"Better a fallen rocket than never a burst of light."
~ Tom Stoppard, The Invention of Love

Sunday, June 22, 2014

More thoughts on Orange is the New Black

 
Season 2 of Orange is the New Black offers up plenty of twists, revelations, and conflicts to keep fans busy, but it also provides some nice narrative food for thought.  Today, I want to examine two characters and how race and culture are at play to create different results in similar scenarios.  (Again, a disclaimer:  I’ll be getting into season 2 stuff, especially flashback info from episodes 2 and 3.)
 
We found out last season that Suzanne (a.k.a.
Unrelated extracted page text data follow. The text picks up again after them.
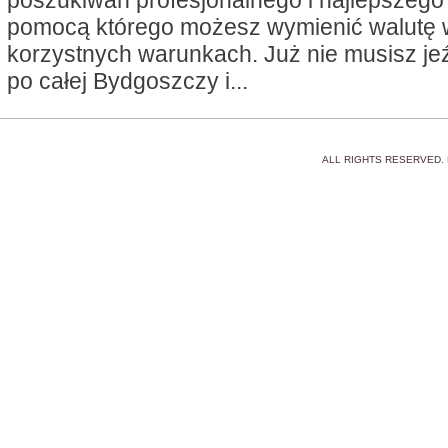
poszukiwań profesjonalnego i najlepszego 
pomocą którego możesz wymienić walutę
korzystnych warunkach. Już nie musisz jeź
po całej Bydgoszczy i...
ALL RIGHTS RESERVED.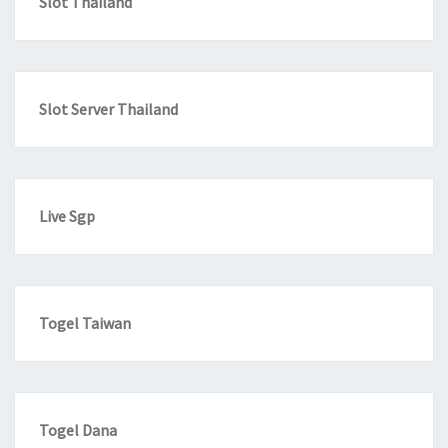
Slot Thailand
Slot Server Thailand
Live Sgp
Togel Taiwan
Togel Dana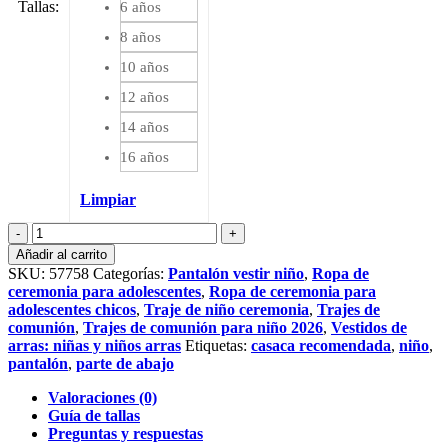
Tallas
:
6 años
8 años
10 años
12 años
14 años
16 años
Limpiar
Pantalón
corto
Añadir al carrito
en
SKU:
57758
Categorías:
Pantalón vestir niño
,
Ropa de
lino
ceremonia para adolescentes
,
Ropa de ceremonia para
gris
adolescentes chicos
,
Traje de niño ceremonia
,
Trajes de
cantidad
comunión
,
Trajes de comunión para niño 2026
,
Vestidos de
arras: niñas y niños arras
Etiquetas:
casaca recomendada
,
niño
,
pantalón
,
parte de abajo
Valoraciones (0)
Guía de tallas
Preguntas y respuestas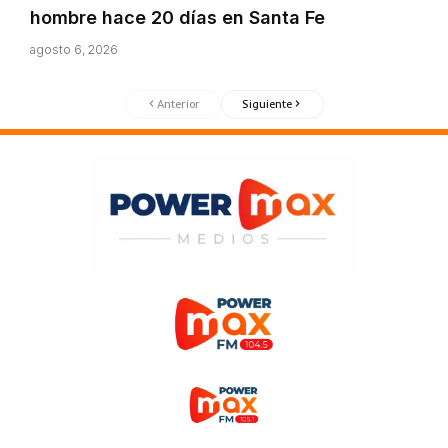
hombre hace 20 días en Santa Fe
agosto 6, 2026
Anterior
Siguiente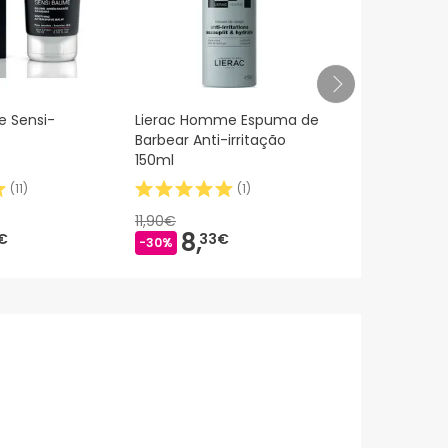
 Sensi-
Lierac Homme Espuma de
Lierac Hom
Barbear Anti-irritação
rasage depo
150ml
75ml
(
11
)
(
1
)
11,90€
35,58€
8,
17,
€
33€
8
-30%
-50%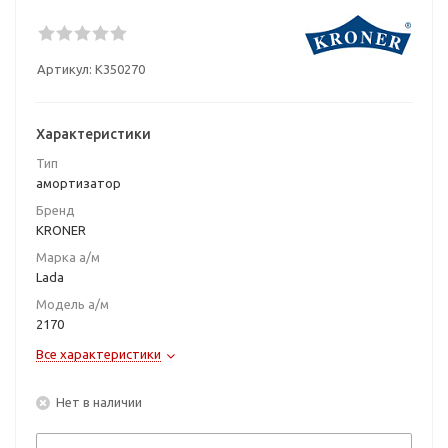
Артикул:
K350270
Характеристики
Тип
амортизатор
Бренд
KRONER
Марка а/м
Lada
Модель а/м
2170
Все характеристики
Нет в наличии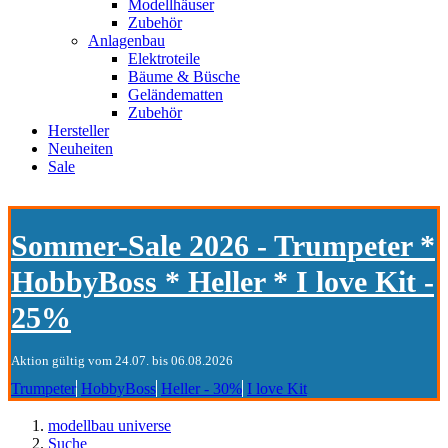
Modellhäuser
Zubehör
Anlagenbau
Elektroteile
Bäume & Büsche
Geländematten
Zubehör
Hersteller
Neuheiten
Sale
Sommer-Sale 2026 - Trumpeter *
HobbyBoss * Heller * I love Kit -
25%
Aktion gültig vom 24.07. bis 06.08.2026
Trumpeter
HobbyBoss
Heller - 30%
I love Kit
modellbau universe
Suche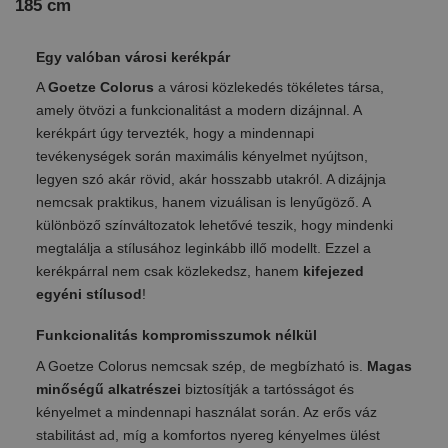
185 cm
Egy valóban városi kerékpár
A
Goetze Colorus
a városi közlekedés tökéletes társa,
amely ötvözi a funkcionalitást a modern dizájnnal. A
kerékpárt úgy tervezték, hogy a mindennapi
tevékenységek során maximális kényelmet nyújtson,
legyen szó akár rövid, akár hosszabb utakról. A dizájnja
nemcsak praktikus, hanem vizuálisan is lenyűgöző. A
különböző színváltozatok lehetővé teszik, hogy mindenki
megtalálja a stílusához leginkább illő modellt. Ezzel a
kerékpárral nem csak közlekedsz, hanem
kifejezed
egyéni stílusod
!
Funkcionalitás kompromisszumok nélkül
A Goetze Colorus nemcsak szép, de megbízható is.
Magas
minőségű alkatrészei
biztosítják a tartósságot és
kényelmet a mindennapi használat során. Az erős váz
stabilitást ad, míg a komfortos nyereg kényelmes ülést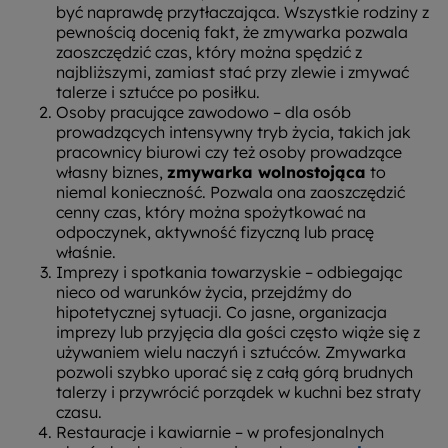
być naprawdę przytłaczająca. Wszystkie rodziny z
pewnością docenią fakt, że zmywarka pozwala
zaoszczędzić czas, który można spędzić z
najbliższymi, zamiast stać przy zlewie i zmywać
talerze i sztućce po posiłku.
Osoby pracujące zawodowo – dla osób
prowadzących intensywny tryb życia, takich jak
pracownicy biurowi czy też osoby prowadzące
własny biznes,
zmywarka wolnostojąca
to
niemal konieczność. Pozwala ona zaoszczędzić
cenny czas, który można spożytkować na
odpoczynek, aktywność fizyczną lub pracę
właśnie.
Imprezy i spotkania towarzyskie – odbiegając
nieco od warunków życia, przejdźmy do
hipotetycznej sytuacji. Co jasne, organizacja
imprezy lub przyjęcia dla gości często wiąże się z
używaniem wielu naczyń i sztućców. Zmywarka
pozwoli szybko uporać się z całą górą brudnych
talerzy i przywrócić porządek w kuchni bez straty
czasu.
Restauracje i kawiarnie – w profesjonalnych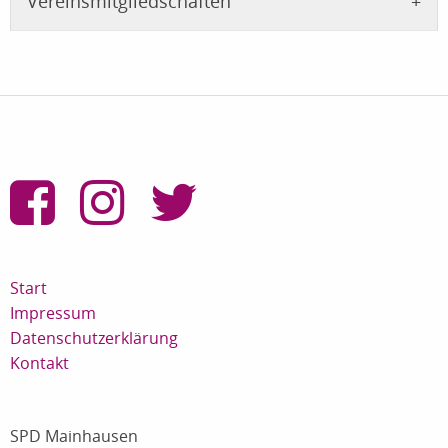
Vereinsmitgliedschaften
Start
Impressum
Datenschutzerklärung
Kontakt
SPD Mainhausen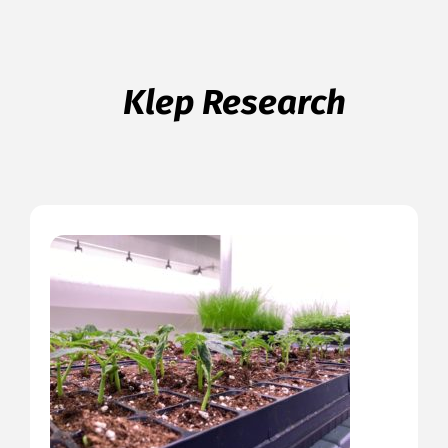
Klep Research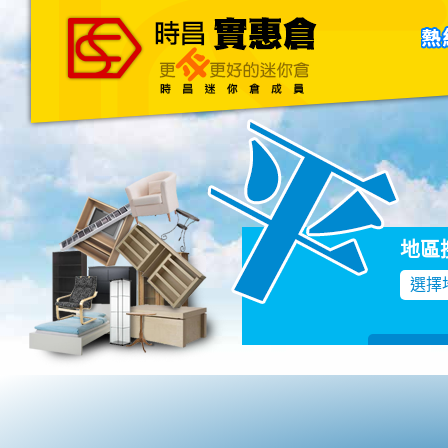
主頁
關於我們
聯絡我們
Blog
地區
選擇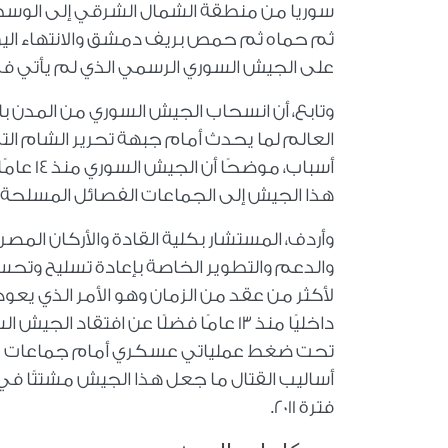
سوريا من منطقة الشمال الشرقي إلى الوسط 
ثم حماه ثم حمص بريف دمشق والانتهاء الي
على الجيش السوري الرسمي الذي لم يأتي في
وتابع، أن انسحاب الجيش السوري من المدن ب
العالم لما يحدث أمام جبهة تحرير الشام ال
هذا الجيش إلى الجماعات الفصائل المسلحة و
وأردف، المستشار بكلية القادة والأركان المص
والدعم والتطوير الخاصة بإعادة تسليح وتحس
لأكثر من عقد من الزمان وهو الأمر الذي يع
داخليًا منذ 13 عامًا فضلًا عن افت
تحت ضغط عملياتي عسكري أمام جماعات مسلحة 
أساليب القتال ما جعل هذا الجيش مشتتًا في
فترة 2011.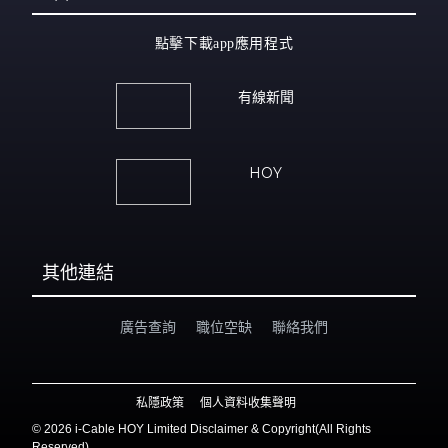
點擊下載app應用程式
有線新聞
HOY
其他連結
廣告查詢
職位空缺
聯絡我們
私隱政策
個人資料收集聲明
©
2026 i-Cable HOY Limited Disclaimer & Copyright(All Rights
Reserved)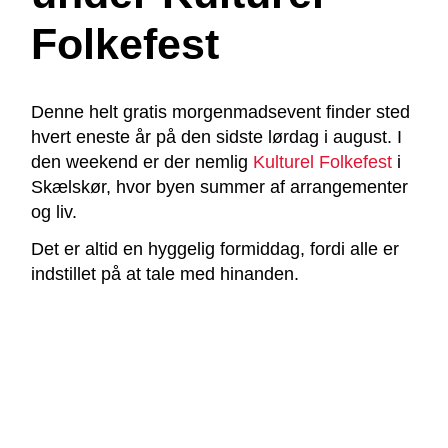
Folkefest
Denne helt gratis morgenmadsevent finder sted
hvert eneste år på den sidste lørdag i august. I
den weekend er der nemlig
Kulturel Folkefest
i
Skælskør, hvor byen summer af arrangementer
og liv.
Det er altid en hyggelig formiddag, fordi alle er
indstillet på at tale med hinanden.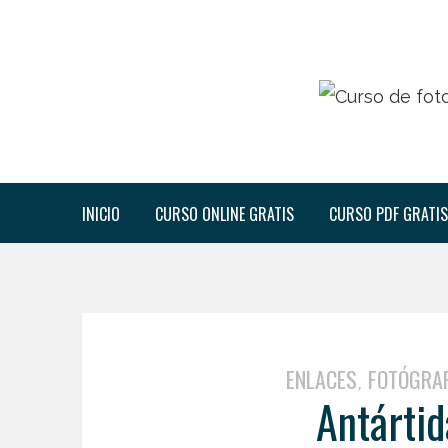
INICIO
CURSO ONLINE GRATIS
CURSO PDF GRATIS
ENLACES
FOTÓGRA
,
Antárti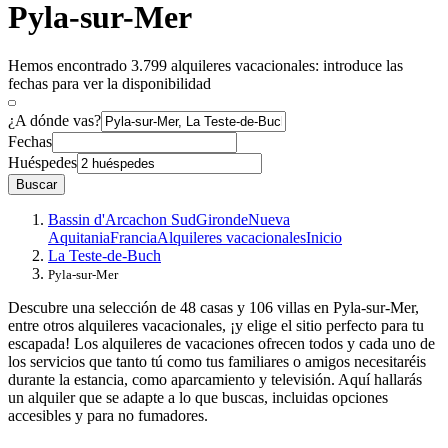
Pyla-sur-Mer
Hemos encontrado 3.799 alquileres vacacionales: introduce las
fechas para ver la disponibilidad
¿A dónde vas?
Fechas
Huéspedes
Buscar
Bassin d'Arcachon Sud
Gironde
Nueva
Aquitania
Francia
Alquileres vacacionales
Inicio
La Teste-de-Buch
Pyla-sur-Mer
Descubre una selección de 48 casas y 106 villas en Pyla-sur-Mer,
entre otros alquileres vacacionales, ¡y elige el sitio perfecto para tu
escapada! Los alquileres de vacaciones ofrecen todos y cada uno de
los servicios que tanto tú como tus familiares o amigos necesitaréis
durante la estancia, como aparcamiento y televisión. Aquí hallarás
un alquiler que se adapte a lo que buscas, incluidas opciones
accesibles y para no fumadores.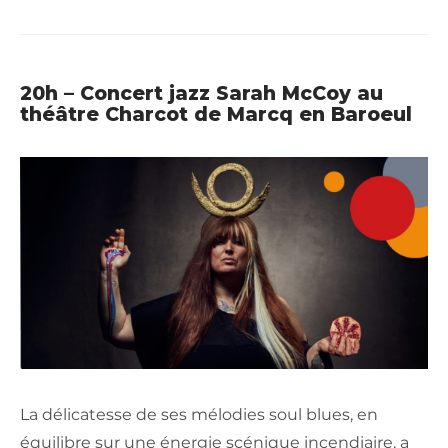
20h – Concert jazz Sarah McCoy au
théâtre Charcot de Marcq en Baroeul
La délicatesse de ses mélodies soul blues, en
équilibre sur une énergie scénique incendiaire, a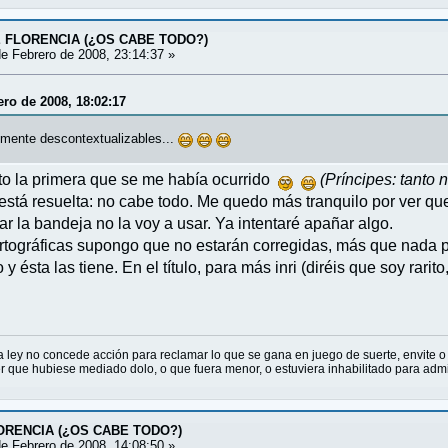
E FLORENCIA (¿OS CABE TODO?)
e Febrero de 2008, 23:14:37 »
ero de 2008, 18:02:17
cilmente descontextualizables...
sto la primera que se me había ocurrido
(Príncipes: tanto
está resuelta: no cabe todo. Me quedo más tranquilo por ver que
rar la bandeja no la voy a usar. Ya intentaré apañar algo.
ortográficas supongo que no estarán corregidas, más que nada 
y ésta las tiene. En el título, para más inri (diréis que soy rari
La ley no concede acción para reclamar lo que se gana en juego de suerte, envite o
 que hubiese mediado dolo, o que fuera menor, o estuviera inhabilitado para admi
LORENCIA (¿OS CABE TODO?)
e Febrero de 2008, 14:08:50 »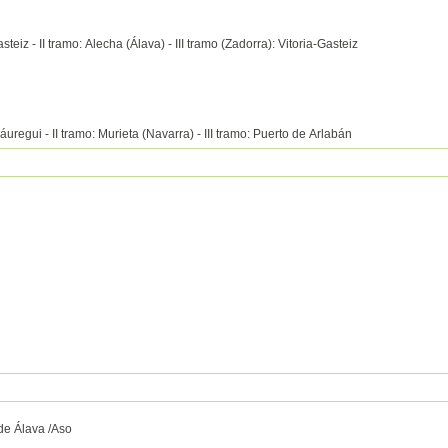
asteiz - II tramo: Alecha (Álava) - III tramo (Zadorra): Vitoria-Gasteiz
-Jáuregui - II tramo: Murieta (Navarra) - III tramo: Puerto de Arlabán
de Álava /Aso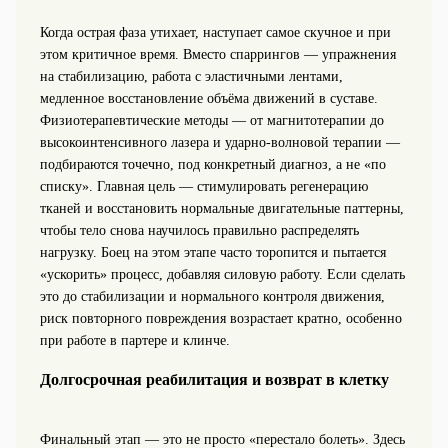
Когда острая фаза утихает, наступает самое скучное и при
этом критичное время. Вместо спаррингов — упражнения
на стабилизацию, работа с эластичными лентами,
медленное восстановление объёма движений в суставе.
Физиотерапевтические методы — от магнитотерапии до
высокоинтенсивного лазера и ударно‑волновой терапии —
подбираются точечно, под конкретный диагноз, а не «по
списку». Главная цель — стимулировать регенерацию
тканей и восстановить нормальные двигательные паттерны,
чтобы тело снова научилось правильно распределять
нагрузку. Боец на этом этапе часто торопится и пытается
«ускорить» процесс, добавляя силовую работу. Если сделать
это до стабилизации и нормального контроля движения,
риск повторного повреждения возрастает кратно, особенно
при работе в партере и клинче.
Долгосрочная реабилитация и возврат в клетку
Финальный этап — это не просто «перестало болеть». Здесь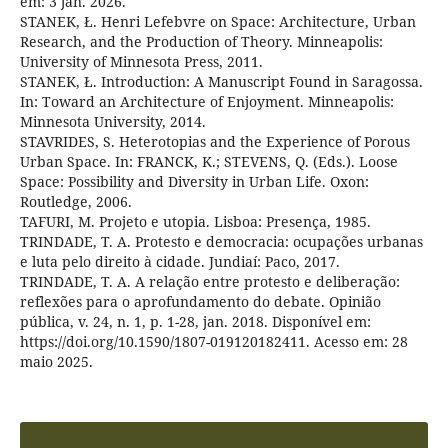
em: 3 jan. 2026.
STANEK, Ł. Henri Lefebvre on Space: Architecture, Urban
Research, and the Production of Theory. Minneapolis:
University of Minnesota Press, 2011.
STANEK, Ł. Introduction: A Manuscript Found in Saragossa.
In: Toward an Architecture of Enjoyment. Minneapolis:
Minnesota University, 2014.
STAVRIDES, S. Heterotopias and the Experience of Porous
Urban Space. In: FRANCK, K.; STEVENS, Q. (Eds.). Loose
Space: Possibility and Diversity in Urban Life. Oxon:
Routledge, 2006.
TAFURI, M. Projeto e utopia. Lisboa: Presença, 1985.
TRINDADE, T. A. Protesto e democracia: ocupações urbanas
e luta pelo direito à cidade. Jundiaí: Paco, 2017.
TRINDADE, T. A. A relação entre protesto e deliberação:
reflexões para o aprofundamento do debate. Opinião
pública, v. 24, n. 1, p. 1-28, jan. 2018. Disponível em:
https://doi.org/10.1590/1807-019120182411. Acesso em: 28
maio 2025.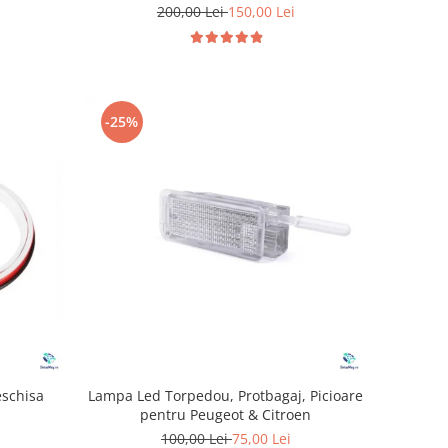
200,00 Lei
150,00 Lei
-25%
eschisa
Lampa Led Torpedou, Protbagaj, Picioare
pentru Peugeot & Citroen
100,00 Lei
75,00 Lei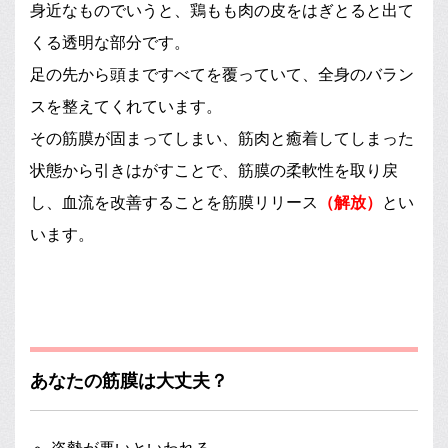
身近なものでいうと、鶏もも肉の皮をはぎとると出て
くる透明な部分です。
足の先から頭まですべてを覆っていて、全身のバラン
スを整えてくれています。
その筋膜が固まってしまい、筋肉と癒着してしまった
状態から引きはがすことで、筋膜の柔軟性を取り戻
し、血流を改善することを筋膜リリース
（解放）
とい
います。
あなたの筋膜は大丈夫？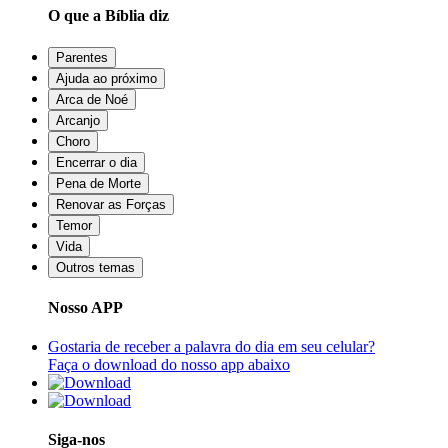
O que a Bíblia diz
Parentes
Ajuda ao próximo
Arca de Noé
Arcanjo
Choro
Encerrar o dia
Pena de Morte
Renovar as Forças
Temor
Vida
Outros temas
Nosso APP
Gostaria de receber a palavra do dia em seu celular?
Faça o download do nosso app abaixo
Siga-nos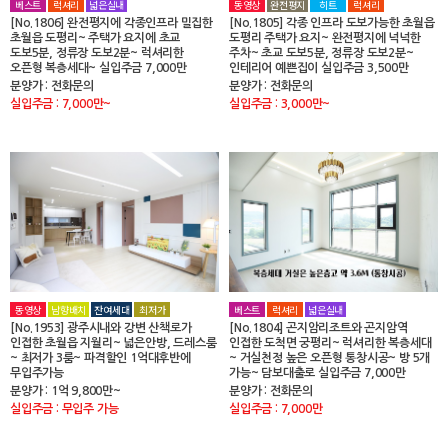
베스트
럭셔리
넓은실내
동영상
완전평지
히트
럭셔리
[No.1806] 완전평지에 각종인프라 밀집한
[No.1805] 각종 인프라 도보가능한 초월읍
초월읍 도평리~ 주택가 요지에 초교
도평리 주택가 요지~ 완전평지에 넉넉한
도보5분, 정류장 도보2분~ 럭셔리한
주차~ 초교 도보5분, 정류장 도보2분~
오픈형 복층세대~ 실입주금 7,000만
인테리어 예쁜집이 실입주금 3,500만
분양가 : 전화문의
분양가 : 전화문의
실입주금 : 7,000만~
실입주금 : 3,000만~
동영상
남향배치
잔여세대
최저가
베스트
럭셔리
넓은실내
[No.1953] 광주시내와 강변 산책로가
[No.1804] 곤지암리조트와 곤지암역
인접한 초월읍 지월리~ 넓은안방, 드레스룸
인접한 도척면 궁평리~ 럭셔리한 복층세대
~ 최저가 3룸~ 파격할인 1억대후반에
~ 거실천정 높은 오픈형 통창시공~ 방 5개
무입주가능
가능~ 담보대출로 실입주금 7,000만
분양가 : 1억 9,800만~
분양가 : 전화문의
실입주금 : 무입주 가능
실입주금 : 7,000만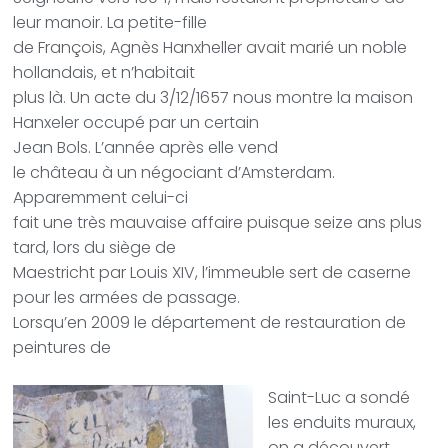
leur manoir. La petite-fille
de François, Agnès Hanxheller avait marié un noble
hollandais, et n’habitait
plus là. Un acte du 3/12/1657 nous montre la maison
Hanxeler occupé par un certain
Jean Bols. L’année après elle
vend
le château à un négociant d’Amsterdam.
Apparemment celui-ci
fait une très mauvaise affaire puisque seize ans plus
tard, lors du siège de
Maestricht par Louis XIV, l’immeuble sert de caserne
pour les armées de passage.
Lorsqu’en 2009 le département de restauration de
peintures de
Saint-Luc a sondé
les enduits muraux,
on a découvert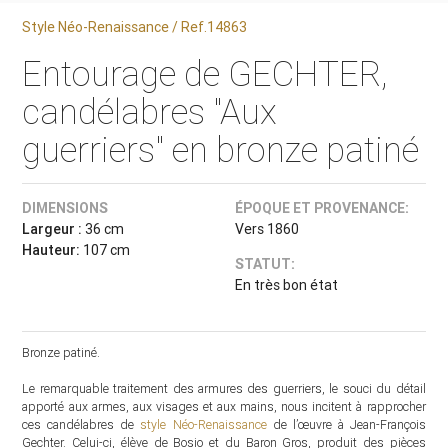
Style Néo-Renaissance / Ref.14863
Entourage de GECHTER,
candélabres "Aux
guerriers" en bronze patiné
DIMENSIONS
ÉPOQUE ET PROVENANCE:
Largeur :
36 cm
Vers 1860
Hauteur:
107 cm
STATUT:
En très bon état
Bronze patiné.
Le remarquable traitement des armures des guerriers, le souci du détail
apporté aux armes, aux visages et aux mains, nous incitent à rapprocher
ces candélabres de
style Néo-Renaissance
de l’œuvre à Jean-François
Gechter. Celui-ci, élève de Bosio et du Baron Gros, produit des pièces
Crazy Eyes) is the daughter of two well-to-do-looking white parents, with the obvious implication that she was adopted.  Similarly, Taystee has a line in season 1 about having been a ward of the state until adolescence.  The new episodes give us more information about both of their backgrounds, paying special attention to their experience with adoption or lack thereof.
 
Taystee’s story is sad but undeniably familiar.  It’s unclear how old she was when she was first put up for adoption, but at some point she clearly aged out of a desirably adoptable age.  The smart, spirited girl grows up in group homes, being passed over for those younger, lighter-skinned, straighter-haired, and less forceful.  Her yearning for a “forever family” makes her a prime target for Vee, an opportunistic drug dealer.  Like Fagin before her, Vee preys on cast-off children, grooming them to work for her and offering them the parental figure they’re missing in their lives. 
 
Superficially, Suzanne’s situation appears far better than Taystee’s.  She’s adopted into a well-off, loving family at a young age, raised in suburban comfort.  However, Suzanne’s upbringing has left scars as well.  Her well-intentioned mother loves her dearly and fights tooth and nail for her happiness and inclusion, but Suzanne remains an outsider in her own community.  She grows up among white people (probably exclusively, or nearly so,) where no one quite understands her.  Even something as simple as her hair – when she’s young, her parents leave it large and wild, presumably because they don’t really know what to do with a black girl’s hair.  It’s not until her baby sister is born that it’s first styled, a treat from a black nurse who manages Suzanne with an ease her own mother never achieves.
 
So, in a way, Suzanne is looking for family, too.  Taystee makes friends in prison easily; there’s a common vernacular and cultural bond, and she fits in seamlessly.  Meanwhile, Suzanne struggles to find her place.  In Litchfield, prisoners live according to a “tribal” system in which they mainly associate with members of their own race.  Granted, we don’t know much about what her adult pre-prison life was like, but it seems Suzanne has had limited time socializing with other black people.  I wonder if she was excited when she first discovered a black community at Litchfield, if she finally felt like she belonged somewhere. 
 
But here, too, Suzanne is out of place.  With her Standard American English diction, privileged background, and love of Shakespeare and figure skating, she doesn’t have the shared experience that binds together many of the black inmates, and they tolerate her without really accepting her.  (Note:  Suzanne’s clear but unspecified mental health issues definitely have something to do with it as well – the others tend to treat her more like a “special” mascot than anything else.)  When Vee returns to Litchfield, it’s no wonder she quickly recognizes Suzanne as an easy mark.